Trump’s second term is broadly defined by his monomaniacal desire to either end or fatally impair the federal government. With the help of Elon Musk and Russell Vought, the Trump administration managed to do this in the most alienating possible way. As my colleague Alex Shephard noted this week, the administration’s slash-and-burn speedrun through the civil service has been broadly unpopular. It also probably goes a long way toward making any of the GOP’s rhetoric about Democrats being to blame for this most recent shutdown harder to take seriously.
But the reason things have dragged to a legislative standstill in October is essentially because Republicans in Congress willed it to be so when they returned to Washington to rejoin Trump as devoted supplicants.
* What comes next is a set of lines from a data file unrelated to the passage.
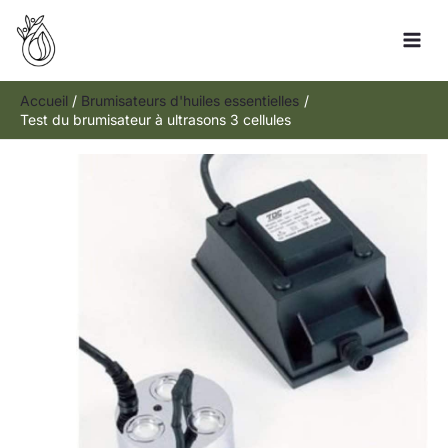
Aller
Rechercher
au
contenu
Accueil
Brumisateurs d'huiles essentielles
Test du brumisateur à ultrasons 3 cellules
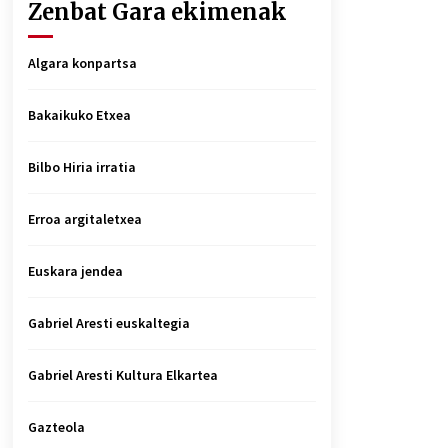
Zenbat Gara ekimenak
Algara konpartsa
Bakaikuko Etxea
Bilbo Hiria irratia
Erroa argitaletxea
Euskara jendea
Gabriel Aresti euskaltegia
Gabriel Aresti Kultura Elkartea
Gazteola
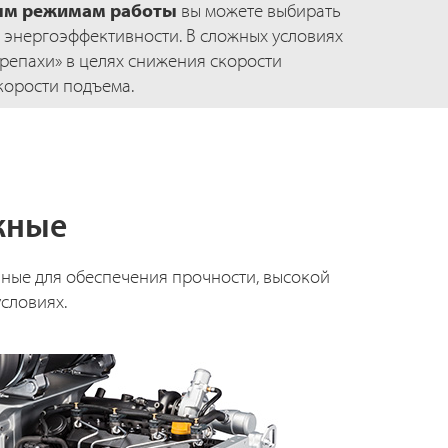
ым режимам работы
вы можете выбирать
 энергоэффективности. В сложных условиях
репахи» в целях снижения скорости
корости подъема.
жные
нные для обеспечения прочности, высокой
словиях.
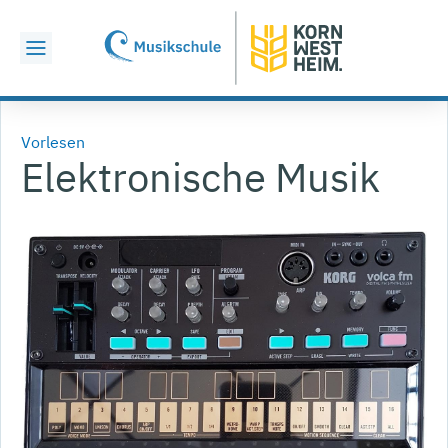
Vorlesen
Elektronische Musik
Their most fateful decision in that regard? Giving up one of the legislative branch’s core functions—the power of the purse. As NPR reported, by the first week of February, Republican lawmakers had already begun to master the art of explaining away why they were happy to surrender the power to appropriate money to Trump.
I characterized this at the time as an escalation in GOP lawmakers’ expansive campaign of self-abnegation. But it has ended up being so much more. The decision to give the White House full power to decide what, when, and how congressionally appropriated money is spent has created an impasse more deep and intractable than the shutdown itself, because the question of how the conflict over Obamacare subsidies gets resolved has become impossible to answer.
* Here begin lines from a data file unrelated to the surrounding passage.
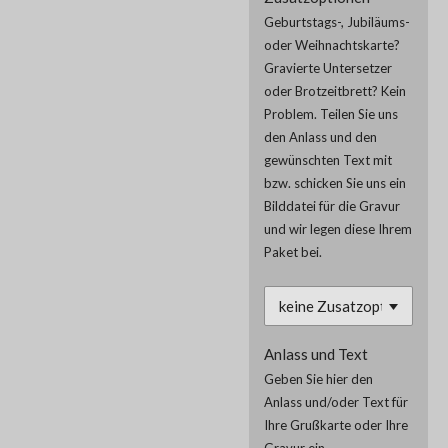
Geburtstags-, Jubiläums-
oder Weihnachtskarte?
Gravierte Untersetzer
oder Brotzeitbrett? Kein
Problem. Teilen Sie uns
den Anlass und den
gewünschten Text mit
bzw. schicken Sie uns ein
Bilddatei für die Gravur
und wir legen diese Ihrem
Paket bei.
Anlass und Text
Geben Sie hier den
Anlass und/oder Text für
Ihre Grußkarte oder Ihre
Gravur ein.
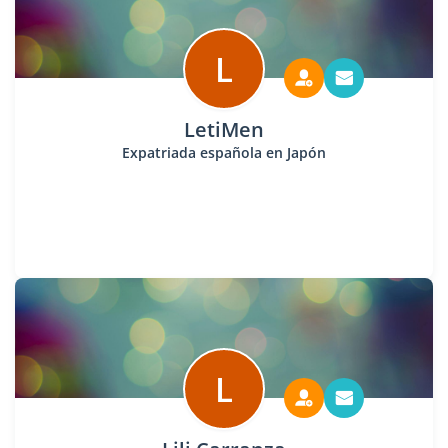
L
LetiMen
Expatriada española en Japón
L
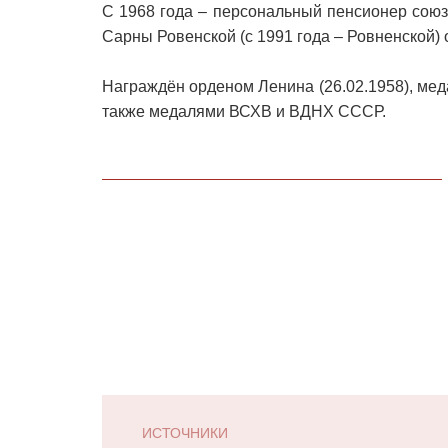
С 1968 года – персональный пенсионер союз
Сарны Ровенской (с 1991 года – Ровненской) 
Награждён орденом Ленина (26.02.1958), меда
также медалями ВСХВ и ВДНХ СССР.
ИСТОЧНИКИ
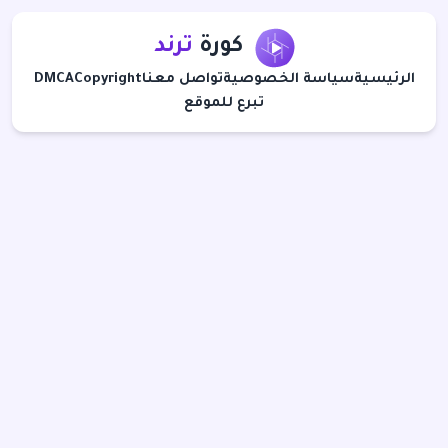
كورة
ترند
الرئيسية
سياسة الخصوصية
تواصل معنا
Copyright
DMCA
تبرع للموقع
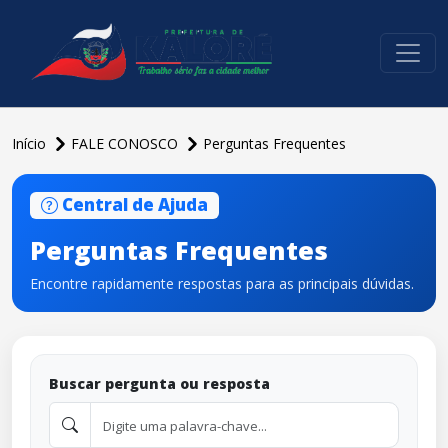
conteúdo do menu
Início
FALE CONOSCO
Perguntas Frequentes
Central de Ajuda
Perguntas Frequentes
Encontre rapidamente respostas para as principais dúvidas.
Buscar pergunta ou resposta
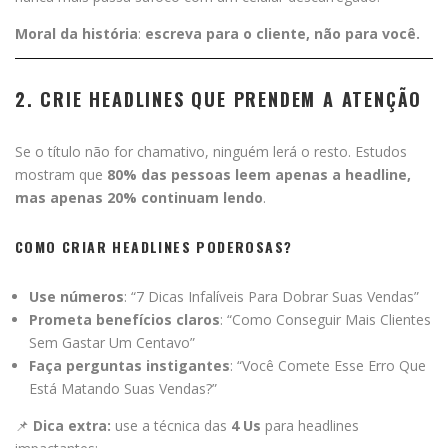
Moral da história
:
escreva para o cliente, não para você.
2. CRIE HEADLINES QUE PRENDEM A ATENÇÃO
Se o título não for chamativo, ninguém lerá o resto. Estudos
mostram que
80% das pessoas leem apenas a headline,
mas apenas 20% continuam lendo
.
COMO CRIAR HEADLINES PODEROSAS?
Use números
: “7 Dicas Infalíveis Para Dobrar Suas Vendas”
Prometa benefícios claros
: “Como Conseguir Mais Clientes
Sem Gastar Um Centavo”
Faça perguntas instigantes
: “Você Comete Esse Erro Que
Está Matando Suas Vendas?”
📌
Dica extra:
use a técnica das
4 Us
para headlines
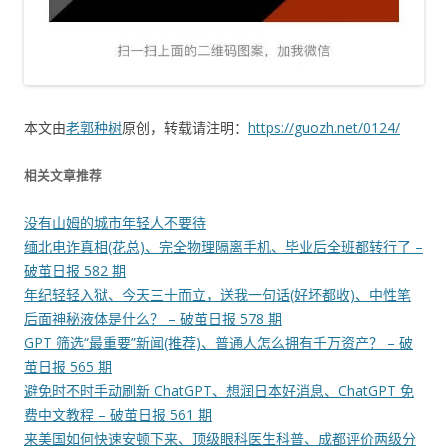
本文由
老郭种树
原创，转载请注明：
https://guozh.net/0124/
相关文章推荐
没有山姆的城市年轻人不要待
缅北电诈真相(花总)、完全物理隔离手机、毕业后全班都转行了 –
破茧日报 582 期
年纪轻轻入狱、今天三十而立，送我一句话(好坏都收)、中性笔
后面神秘液体是什么？ – 破茧日报 578 期
GPT 筛选“最重要”新闻(推荐)、普通人怎么拥有千万资产？ – 破
茧日报 565 期
避免时不时手动刷新 ChatGPT、想润日本好消息、ChatGPT 免
费中文教程 – 破茧日报 561 期
来美国如何快速安顿下来、顶级眼科医生科普、成都评价两级分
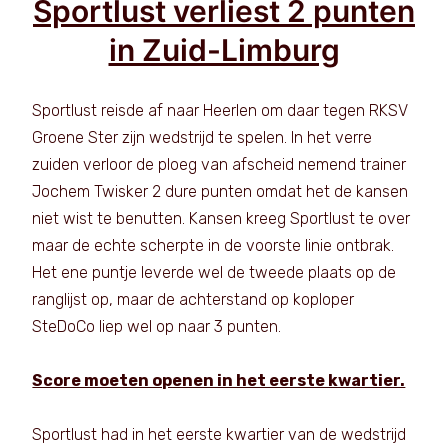
Sportlust verliest 2 punten
in Zuid-Limburg
Sportlust reisde af naar Heerlen om daar tegen RKSV
Groene Ster zijn wedstrijd te spelen. In het verre
zuiden verloor de ploeg van afscheid nemend trainer
Jochem Twisker 2 dure punten omdat het de kansen
niet wist te benutten. Kansen kreeg Sportlust te over
maar de echte scherpte in de voorste linie ontbrak.
Het ene puntje leverde wel de tweede plaats op de
ranglijst op, maar de achterstand op koploper
SteDoCo liep wel op naar 3 punten.
Score moeten openen in het eerste kwartier.
Sportlust had in het eerste kwartier van de wedstrijd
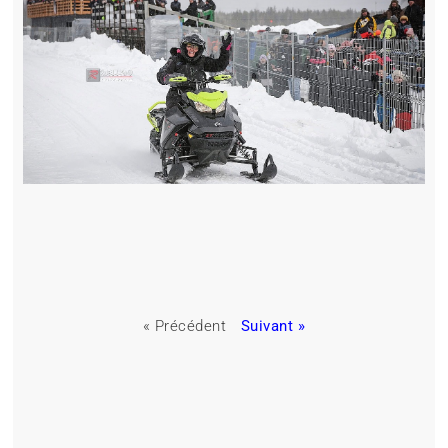
« Précédent
Suivant »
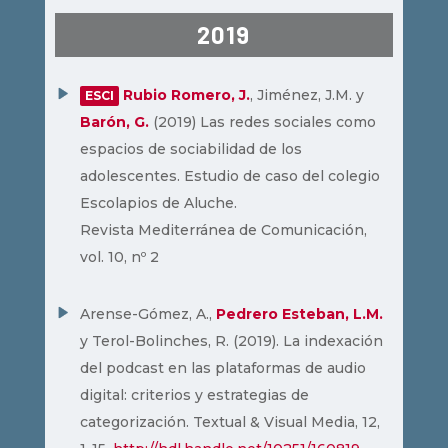
2019
Rubio Romero, J.
, Jiménez, J.M. y
ESCI
Barón, G.
(2019) Las redes sociales como
espacios de sociabilidad de los
adolescentes. Estudio de caso del colegio
Escolapios de Aluche.
Revista Mediterránea de Comunicación,
vol. 10, nº 2
Arense-Gómez, A.,
Pedrero Esteban, L.M.
y Terol-Bolinches, R. (2019). La indexación
del podcast en las plataformas de audio
digital: criterios y estrategias de
categorización. Textual & Visual Media, 12,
Let’s think about it for a minute. The White House’s position, as advanced by Vice President JD Vance and others, is that Senate Democrats should stop filibustering the appropriations bill now, and the matter of the subsidies can be negotiated later. The problem is that it’s impossible for a reasonable person to view that offer as sincere. Sure, Congress can go through the motions: meet in committee, hash out a deal, pass a bill, and send it to Trump’s desk. Trump can even sign that bill. But none of it matters when you know that Trump is likely to simply appropriate or not appropriate that money as he sees fit through pocket rescissions.
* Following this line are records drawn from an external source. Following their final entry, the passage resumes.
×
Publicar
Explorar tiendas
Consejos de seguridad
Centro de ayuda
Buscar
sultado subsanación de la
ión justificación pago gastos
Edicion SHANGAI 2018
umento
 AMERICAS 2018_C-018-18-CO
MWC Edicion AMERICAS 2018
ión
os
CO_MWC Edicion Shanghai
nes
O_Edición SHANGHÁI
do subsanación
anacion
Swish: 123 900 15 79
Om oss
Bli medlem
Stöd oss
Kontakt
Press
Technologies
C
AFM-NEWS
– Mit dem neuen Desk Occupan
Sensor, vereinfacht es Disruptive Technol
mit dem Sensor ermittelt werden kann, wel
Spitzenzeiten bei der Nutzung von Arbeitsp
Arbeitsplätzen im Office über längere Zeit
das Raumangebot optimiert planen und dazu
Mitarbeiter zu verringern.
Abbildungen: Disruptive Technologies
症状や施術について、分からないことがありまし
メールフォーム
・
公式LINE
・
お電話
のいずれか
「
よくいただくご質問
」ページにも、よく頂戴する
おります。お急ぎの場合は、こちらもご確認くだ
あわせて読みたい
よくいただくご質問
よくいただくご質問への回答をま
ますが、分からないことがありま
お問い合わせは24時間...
What we have here is a fully busted appropriations process; it is impossible to have faith in anything that Trump and his Republican cronies do with taxpayer dollars, even in instances in which bills have been negotiated, agreed to, and passed. And Republicans just keep on tipping their hands that they don’t really care about restoring that faith. This week, the chief way they responded to Democrats’ demands was to threaten federal workers’ back pay, despite the law being very clear that workers are entitled to those wages once the shutdown ends. Here, Democrats should say, "If the Trump administration is willing to break faith, and the law, to not pay you now, there is no reason to believe your steady paycheck is safe under any circumstances."
So when and how does this get resolved? Knowing of the Trump administration’s faithlessness and the physiological impossibility of him honoring any deal made on Obamacare subsidies—or anything else—it’s not clear that Democrats should even play a role in resolving the matter. As Garrett Graff wrote, "If appropriations bills are not seen as enforceable contracts, why should any Member of Congress vote to fund any part of the federal government under Donald Trump? You’re voting to provide money for lawlessness." Having once opted to give Trump’s paramilitary forces the money to invade American cities, Democrats should not position themselves to be fooled a second time.
It’s worth pointing out that Republicans have majorities in both houses of Congress, so they can end the impasse any time they want, all on their own. I’ll admit that I do not know what Devil Magic has heretofore kept the GOP from simply nuking the filibuster and getting on with this. Perhaps they desire even the slightest whiff of bipartisan assent for Trump’s designs because of the cover it earns them from the mainstream political media, who are as desperate as ever to find the smallest scintilla of evidence that the American experiment is still working. But from here, the shutdown calculus becomes simple: If Democratic votes are what Trump and his GOP enablers need the most, they must never be provided.